Raspe sprak, net als Marco Vermeulen en Paul Diederen, bij het afscheid van Thom Aussems als directeur van Woningcorporatie Sint Trudo. Geen lofzangen op de afscheidnemer (daarvoor was de receptie na afloop bedoeld) maar inhoudelijke bijdragen over stadsontwikkeling en in die zin toch een duidelijke referentie naar de waarde die Aussems zelf voor de stad heeft gehad.
Waarom München? Raspe neemt zijn gehoor mee naar het grote onderzoek dat hij afgelopen jaren deed naar stedelijke regio’s als motoren van economische groei. De factoren die daarbij van belang zijn (agglomeratievoordelen, opleiding, gezondheid, leefomgeving met cultuur en onderwijs, bereikbaarheid) zijn overal gewogen en beoordeeld, zowel landelijk als op Europese schaal. Daarnaast helpt het als er een aantal sectorspecifieke aspecten zijn, zoals de vorming van clusters en de kwaliteit van human capital. Uiteindelijk draait het allemaal om “Local Buzz” en “Global Pipelines”.
Local buzz is de term die wordt gebruikt voor de dynamiek van face-to-face-ontmoetingen. Het is de kracht die kennisuitwisseling faciliteert en het mechanisme dat sociale netwerken ondersteunt. Global Pipelines zijn de prikkels van buiten, die kunnen bestaan uit de uitwisseling van kennis en vaardigheden met mensen die elders actief zijn, maar ook door mensen die van elders komen om in het innovatiemilieu aan de slag te gaan. Daarmee wordt de ontwikkeling van nieuwe kennis geholpen, waarmee het innovatiemilieu voorop blijft lopen. Internationale verbindingen zijn bovendien nodig om de innovaties te financieren en te vermarkten.

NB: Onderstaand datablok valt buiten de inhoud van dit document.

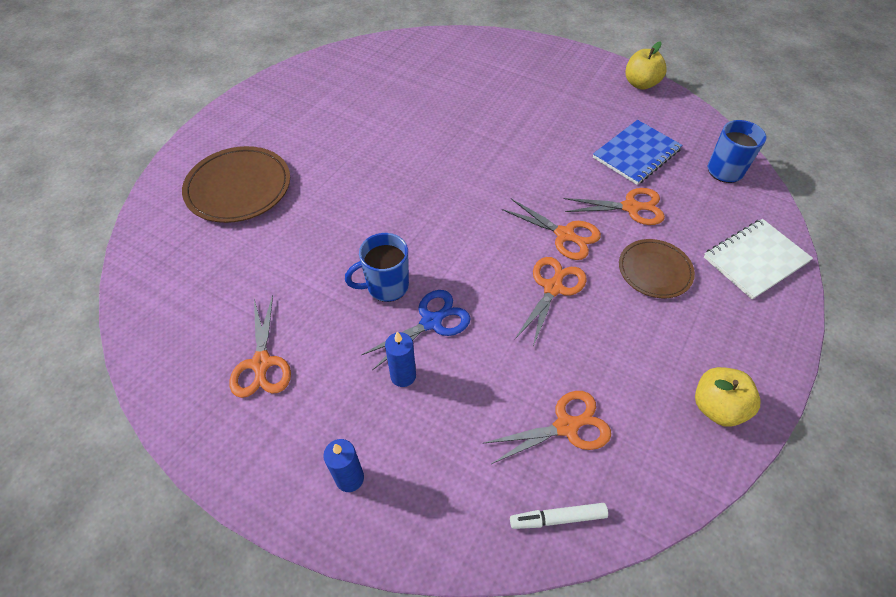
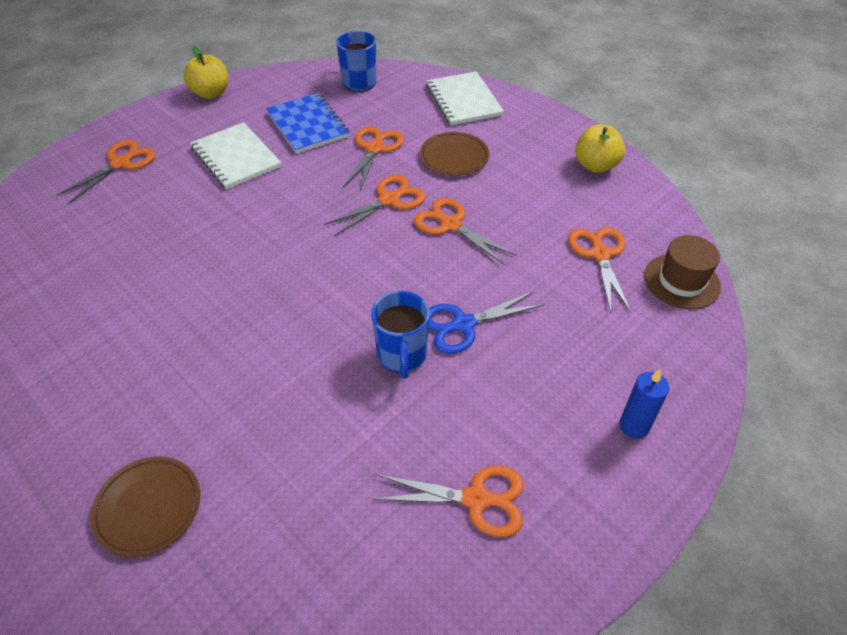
camera: 75 degrees left, 5 degrees down
(238, 187) = (148, 507): brown plate -> brown plate, size x0.63
(403, 376) = (524, 361): blue candle -> none
(432, 321) = (463, 325): blue scissors -> blue scissors turned 90 degrees counterclockwise
(527, 68) = (121, 163): none -> orange scissors
(558, 518) = (681, 281): white marker -> brown hat
(567, 124) = (236, 157): none -> white notebook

Na onderzoeken bij innovatieve gebieden binnen Nederland richtte Raspe zijn blik op Europa. Naast München, keek hij naar Madrid, Dublin, Amsterdam, Milton Keynes en Brainport Eindhoven. “Door de verschillen in omvang is een echte vergelijking lastig. Maar als we kijken naar de factoren die er toe doen is München echt uitzonderlijk. Dat komt vooral door een heel actief beleid van de kant van de overheid.”

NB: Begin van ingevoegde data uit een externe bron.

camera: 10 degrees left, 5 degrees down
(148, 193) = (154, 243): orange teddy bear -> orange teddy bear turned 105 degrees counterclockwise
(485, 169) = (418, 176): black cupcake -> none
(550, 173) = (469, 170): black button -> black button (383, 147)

Dat ging allemaal niet vanzelf en de eerste signalen van de opkomst van München waren alles behalve overheidsgestuurd: In 1950 besloot Siemens het hoofdkwartier te verplaatsen van Berlijn naar München. “Daarna kwamen ook BMW en Allianz, waarmee er een heus cluster ontstond, een van de voorwaarden voor een groeiregio.” Zo werd München al in de jaren ’80 de eerste regio van Europa die in innovatiesystemen dacht. “Overheid, kennisinstellingen, bedrijven die samenwerken in de ‘Munich Mix’. Met succes: Van elk high tech product dat er geproduceerd wordt komt 40% van de productie uit eigen regio. Dat is enorm hoog, voor Brainport ligt dat op 15%. München heeft nog steeds een heel goede clusterregie. Plus wat we ‘institutional thickness’ noemen: De regio heeft maar liefst 13 universiteiten bijvoorbeeld.”

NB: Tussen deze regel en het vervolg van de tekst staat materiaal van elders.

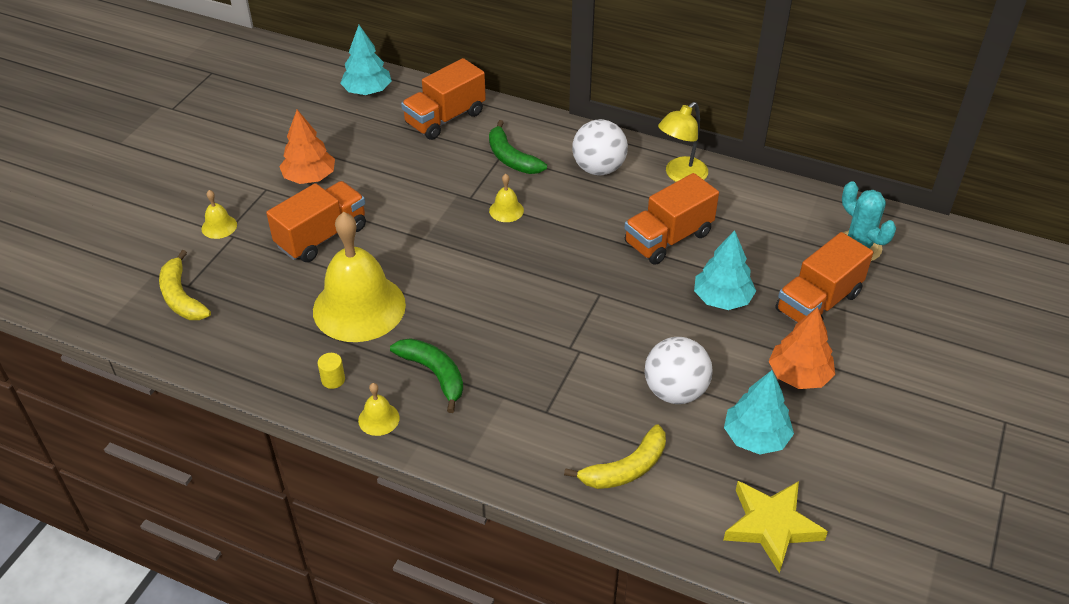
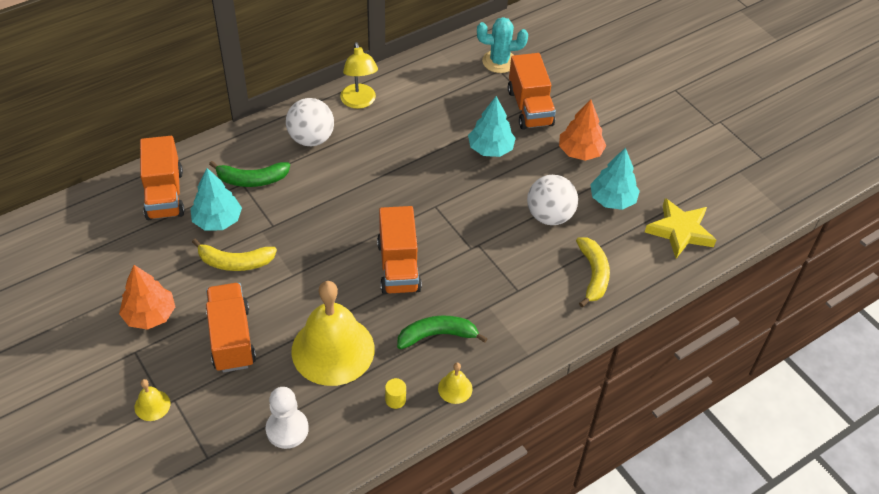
camera: 60 degrees left, 5 degrees up
(181, 297) = (218, 467): yellow banana -> yellow banana (235, 262)
(249, 321) = (287, 429): none -> white pawn
(367, 91) = (75, 226): turquoise tree -> turquoise tree (217, 220)
(506, 210) = (307, 212): yellow bell -> none
(668, 239) = (414, 143): orange truck -> orange truck (399, 266)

En alsof dat nog niet genoeg is: het gezamenlijk opgerichte investeringsvehikel Bayernkapital heeft volgens Raspe al 400 bedrijven opgeleverd. De reden waarom Raspe Brainport adviseert om vooral naar Zuid-Duitsland te kijken, is helder. De (niet door Raspe beantwoorde) vraag is alleen of ook München op zo’n samenwerking zit te wachten.